_ページ抜粋_:
○ ○ ○ ○ ○ ○ ○
例えば職場でも時々片頭痛が起こることで予定が立たなかったり、スケジュールどおりに仕事が進まなかったり、プロモーションの機会を失ったりするようなこともあります。それがコントロールできて半分以下になると、例えば職場でも積極的になったり、プロモーションもできるようになって、本当に人生を変えるような可能性のある薬だと思います。
池田
そうですね。本当に変わってくると思いますが、逆に50%の方たちはあまり効かないのですか。
竹島
はい。おっしゃるとおり、半分ぐらいの人は頭痛が半分ぐらいにしかならないということですが、それでもQOLの阻害としてはかなり改善している。全く効果がない方は多分1~2割だと思うのですが、今までの予防薬はだいたい30%ぐらい、頭痛が1/3減ると、ある程度有効、有意差がついている薬が多かったのですが、この新しいCGRP抗体に関しては50%以上効く人が半分以上いるということで、今までの予防薬と比べるとかなり効果が大きいと判断できます。あるいは、頭痛の回数や日数はあまり変わらなくても、1回、1回の発作が軽くなっている方もいますので、そういう意味で全般的なQOLの改善はかなり期待できると思っているところです。
○ ○ ○ ○ ○ ○ ○
保存済みのデータセット項目

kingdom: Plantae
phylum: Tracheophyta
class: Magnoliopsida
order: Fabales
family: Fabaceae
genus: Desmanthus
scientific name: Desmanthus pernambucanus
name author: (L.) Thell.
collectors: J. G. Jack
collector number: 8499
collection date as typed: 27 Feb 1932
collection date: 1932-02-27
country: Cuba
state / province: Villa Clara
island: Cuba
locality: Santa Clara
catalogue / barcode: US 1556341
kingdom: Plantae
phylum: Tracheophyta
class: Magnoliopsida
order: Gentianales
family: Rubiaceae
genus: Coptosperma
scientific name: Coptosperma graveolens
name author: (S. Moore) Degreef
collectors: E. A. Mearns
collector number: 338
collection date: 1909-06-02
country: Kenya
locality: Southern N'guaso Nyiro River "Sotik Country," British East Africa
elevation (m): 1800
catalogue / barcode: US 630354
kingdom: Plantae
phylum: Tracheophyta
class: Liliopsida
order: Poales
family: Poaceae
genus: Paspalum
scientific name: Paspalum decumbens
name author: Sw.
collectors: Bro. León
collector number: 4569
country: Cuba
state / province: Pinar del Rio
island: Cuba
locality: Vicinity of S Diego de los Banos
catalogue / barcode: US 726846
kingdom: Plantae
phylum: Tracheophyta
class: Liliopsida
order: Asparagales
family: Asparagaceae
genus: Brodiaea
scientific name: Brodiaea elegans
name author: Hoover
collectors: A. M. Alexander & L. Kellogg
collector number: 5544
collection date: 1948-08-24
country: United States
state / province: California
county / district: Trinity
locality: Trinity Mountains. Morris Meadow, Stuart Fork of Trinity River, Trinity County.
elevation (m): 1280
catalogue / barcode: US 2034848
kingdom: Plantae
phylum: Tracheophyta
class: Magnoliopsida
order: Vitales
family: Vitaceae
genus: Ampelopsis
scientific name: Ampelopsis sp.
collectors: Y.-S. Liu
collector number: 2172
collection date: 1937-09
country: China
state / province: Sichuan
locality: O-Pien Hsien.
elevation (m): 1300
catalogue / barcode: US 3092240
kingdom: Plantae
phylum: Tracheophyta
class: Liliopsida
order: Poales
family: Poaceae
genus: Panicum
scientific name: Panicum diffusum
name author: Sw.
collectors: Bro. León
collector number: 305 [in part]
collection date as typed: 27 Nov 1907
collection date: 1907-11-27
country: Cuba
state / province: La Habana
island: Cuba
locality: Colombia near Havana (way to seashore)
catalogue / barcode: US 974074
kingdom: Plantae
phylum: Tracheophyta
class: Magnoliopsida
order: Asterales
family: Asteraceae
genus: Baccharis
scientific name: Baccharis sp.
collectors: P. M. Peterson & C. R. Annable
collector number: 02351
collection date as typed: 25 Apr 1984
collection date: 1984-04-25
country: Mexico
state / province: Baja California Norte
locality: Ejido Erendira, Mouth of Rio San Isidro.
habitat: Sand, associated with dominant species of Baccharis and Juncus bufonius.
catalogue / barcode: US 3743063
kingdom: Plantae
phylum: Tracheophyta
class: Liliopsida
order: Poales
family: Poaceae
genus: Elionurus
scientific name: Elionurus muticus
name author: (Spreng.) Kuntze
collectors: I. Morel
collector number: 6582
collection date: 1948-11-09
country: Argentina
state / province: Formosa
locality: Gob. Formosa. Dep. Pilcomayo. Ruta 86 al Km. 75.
○ ○ ○ ○ ○ ○ ○
_設問 A_: 片頭痛の対談では、全く効果がない人はどのくらいの割合だと述べられていますか。
_設問 B_: 片頭痛の対談から、「例えば職場でも時々片頭痛が起」から「ちはあまり効かないのですか。」までの部分をそのまま抜き出してください。
_設問 C_:
次の記述(i)~(iii)が片頭痛の対談の内容と一致するかどうかを、はいかいいえで答え、判断の根拠となる本文の語句をそのまま引用してください。
(i) 今までの予防薬は、頭痛が1/3減ると有効とされるものが多かった。
(ii) 新しいCGRP抗体で50%以上効く人は、半分に満たない。
(iii) 頭痛の回数や日数があまり変わらない人には、改善が見込めない。

_解答例 A_: 多分1~2割だと述べられています。

_解答例 B_:
例えば職場でも時々片頭痛が起こることで予定が立たなかったり、スケジュールどおりに仕事が進まなかったり、プロモーションの機会を失ったりするようなこともあります。それがコントロールできて半分以下になると、例えば職場でも積極的になったり、プロモーションもできるようになって、本当に人生を変えるような可能性のある薬だと思います。
池田
そうですね。本当に変わってくると思いますが、逆に50%の方たちはあまり効かないのですか。

_解答例 C_:
(i) はい。「今までの予防薬はだいたい30%ぐらい、頭痛が1/3減ると、ある程度有効、有意差がついている薬が多かった」
(ii) いいえ。「50%以上効く人が半分以上いる」
(iii) いいえ。「頭痛の回数や日数はあまり変わらなくても、1回、1回の発作が軽くなっている方もいます」